Denn seit acht Jahren gibt es nur 62 Cent pro Zeile. In einem Flugblatt, das an die Leserinnen und Leser der Eßlinger Zeitung verteilt wurde, rechnen die Freien vor, dass sie für einen 100-Zeilen-Bericht über eine dreistündige Gemeinderatssitzung nur 62 Euro erhalten. Davon gehen noch die Sozialversicherungsbeiträge ab. Außerdem erscheint die EZ seit Januar in einem neuen Layout mit längeren Zeilen. Ein höheres Zeilengeld gibt es dafür nicht. Den Honorarverlust nannte Heinkel einen „Kollateralschaden“.

„Qualitätsjournalismus“ mit ungelernten Kräften
Statt auf die Forderungen der Freien einzugehen, ließ Heinkel große Stellenanzeigen in der EZ schalten: „Freie Mitarbeiter für die Lokalredaktion“ werden ab sofort gesucht.
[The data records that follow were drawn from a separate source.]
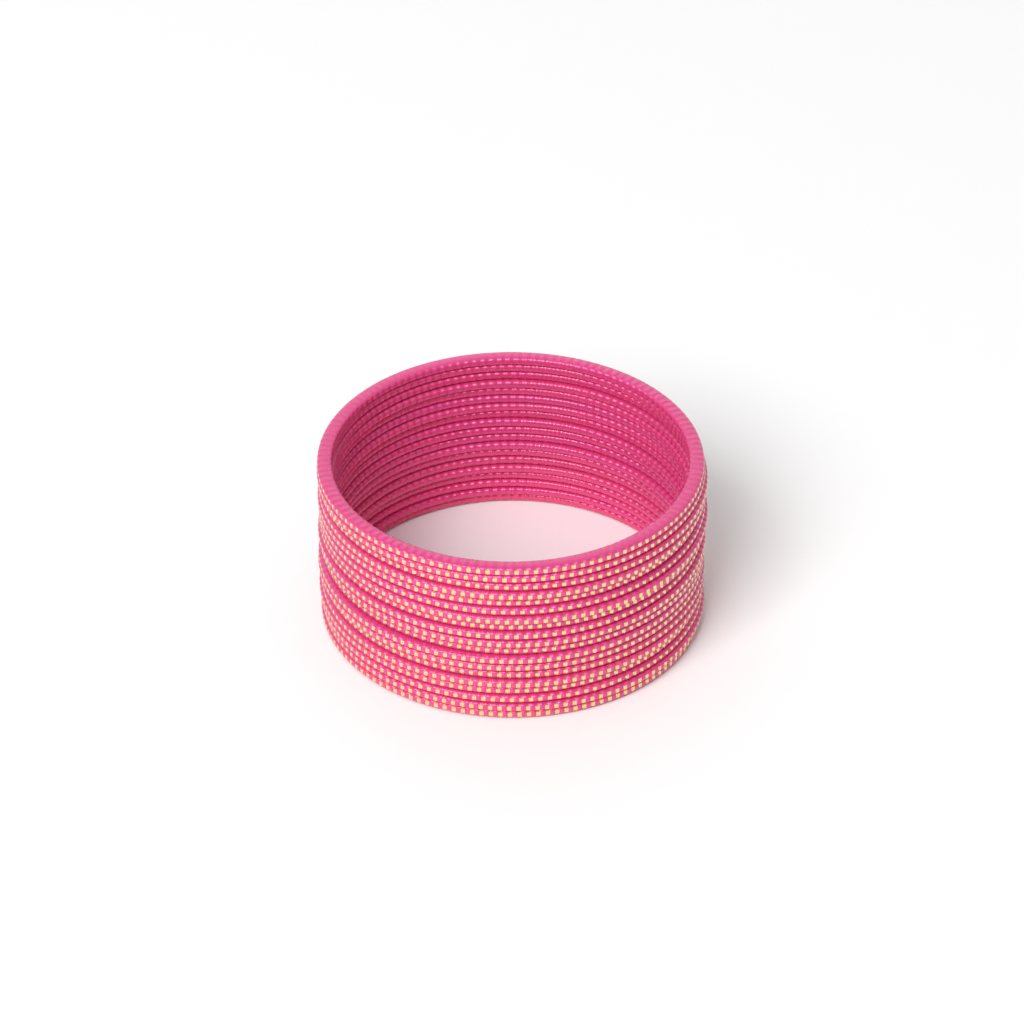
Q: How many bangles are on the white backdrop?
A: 19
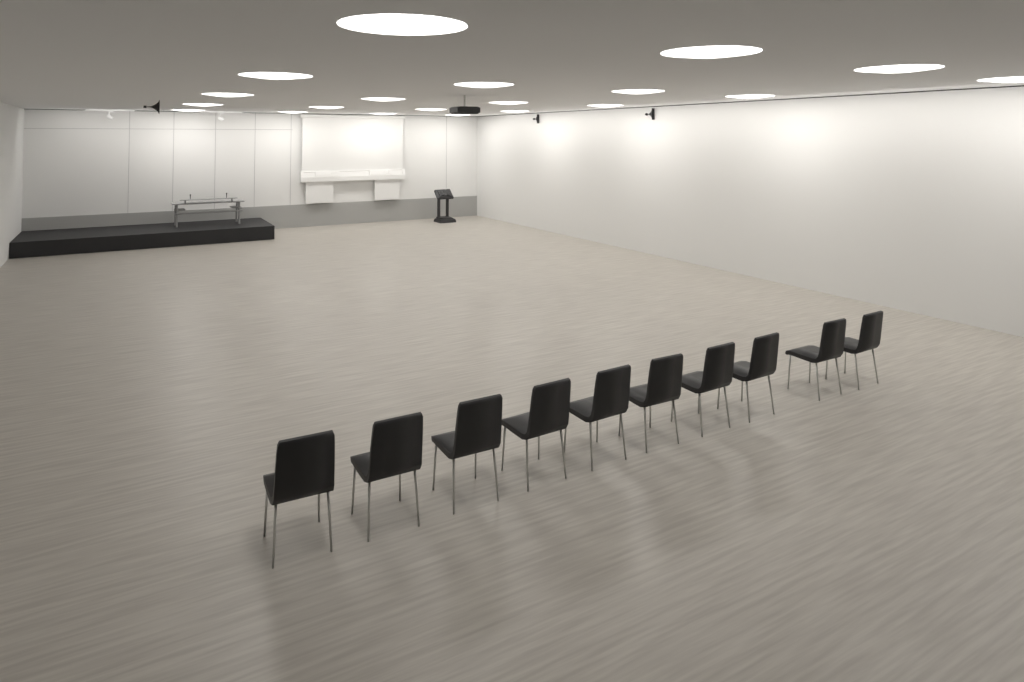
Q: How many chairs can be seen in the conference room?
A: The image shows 10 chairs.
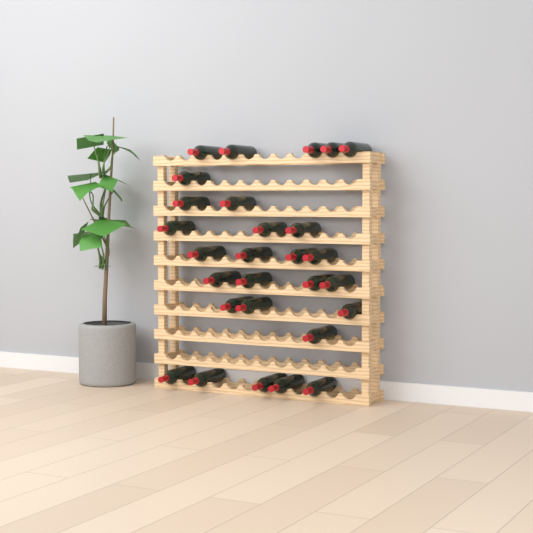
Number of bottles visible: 28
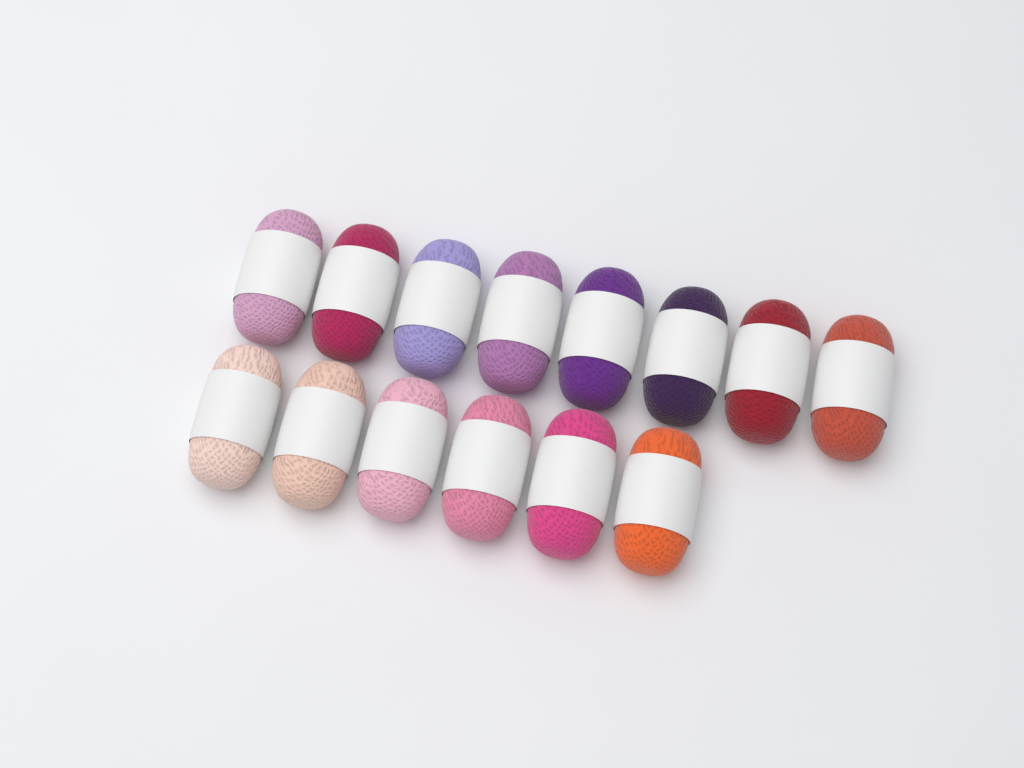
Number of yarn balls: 14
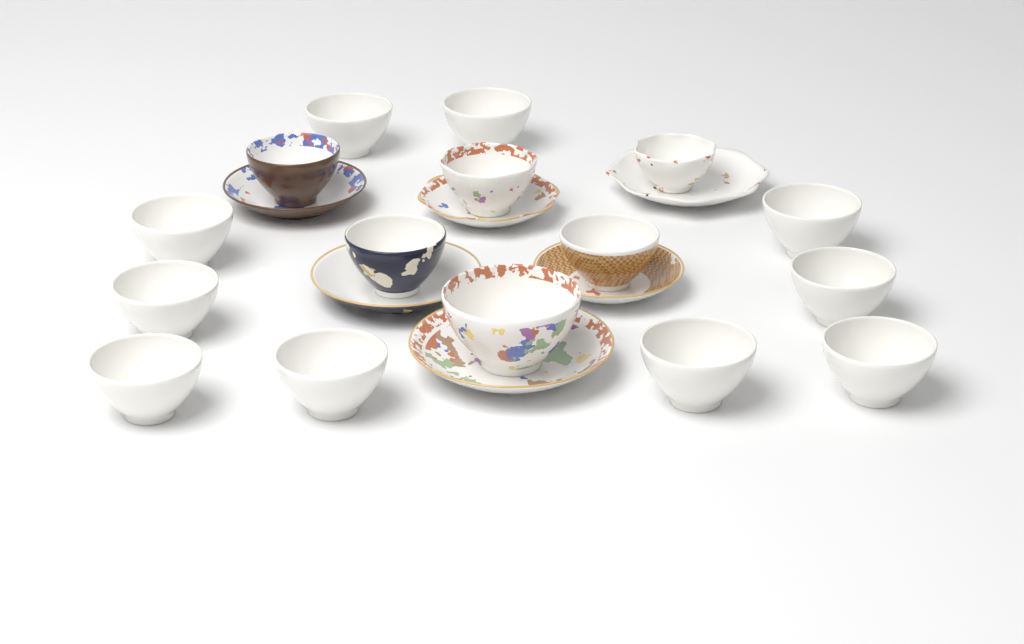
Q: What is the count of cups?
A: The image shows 16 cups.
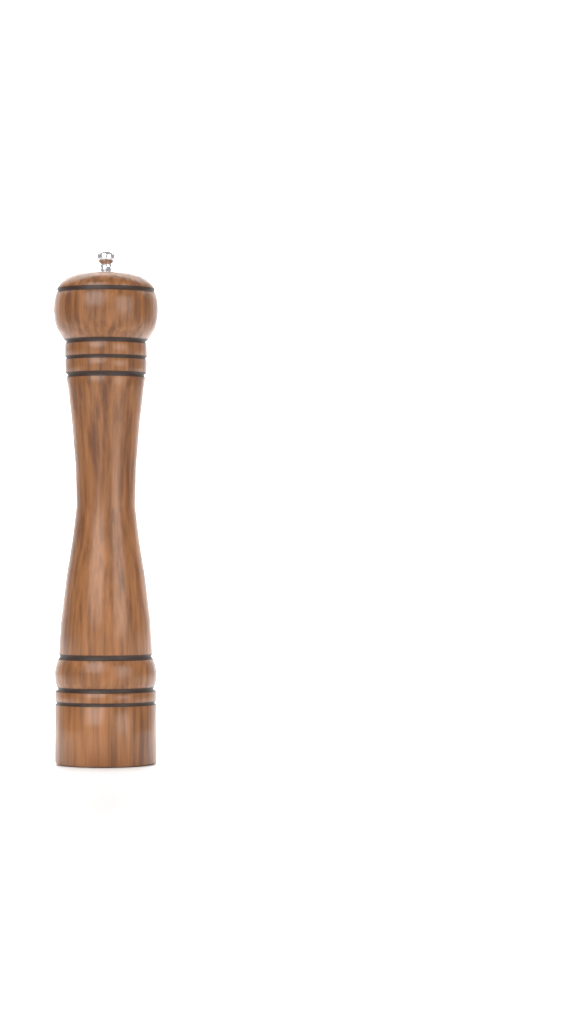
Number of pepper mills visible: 1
Als Profil wird genannt: „Sie haben Spaß am Schreiben und ein gutes Sprachgefühl“. Den Führerschein soll man besitzen und „Je flexibler Sie sind, desto besser“. Im Klartext: Die EZ sucht ungelernte Kräfte als freie Journalisten!

Die DJV-Landesvorsitzende hat an Geschäftsführer Heinkel geschrieben und gefragt, was der Eßlinger Zeitung guter Lokaljournalismus überhaupt noch wert sei?
Und weiter schrieb Lange unter anderem: „Wo bleibt das von den Verlegern stets gepriesene Postulat für den Qualitätsjournalismus? Womit wollen Sie die hohen Voraussetzungen für ein Volontariat begründen, wenn die Anforderungen in einer Stellenanzeige von Bechtle Verlag & Druck derart in den Keller definiert werden? Das ist so, als würde ein Konditor für seinen Betrieb eine Hausfrau suchen, die gut Kuchen backen kann. Hauptsache, man spart sich eine tarifliche Vergütung bzw. bei den Freien eine Vergütung nach den eh schon viel zu niedrigen gemeinsamen Vergütungsregeln, bei denen sich die Eßlinger Zeitung an der untersten Schwelle orientiert. Mit Ihrer Haltung zeigen Sie, dass Sie die Arbeit der Freien nicht würdigen, die eine wichtige Säule für guten Journalismus und erfolgreiche Zeitungen sind.“

Mittlerweile scheint etwas Bewegung in die Sache zu kommen. Dazu haben sicherlich auch die erbosten Leserbriefe beigetragen. Am Freitag, 13. Juli, findet ein Gespräch zwischen den Freien und Heinkel statt. Der DJV Baden-Württemberg unterstützt die Freien während Ihres Streiks.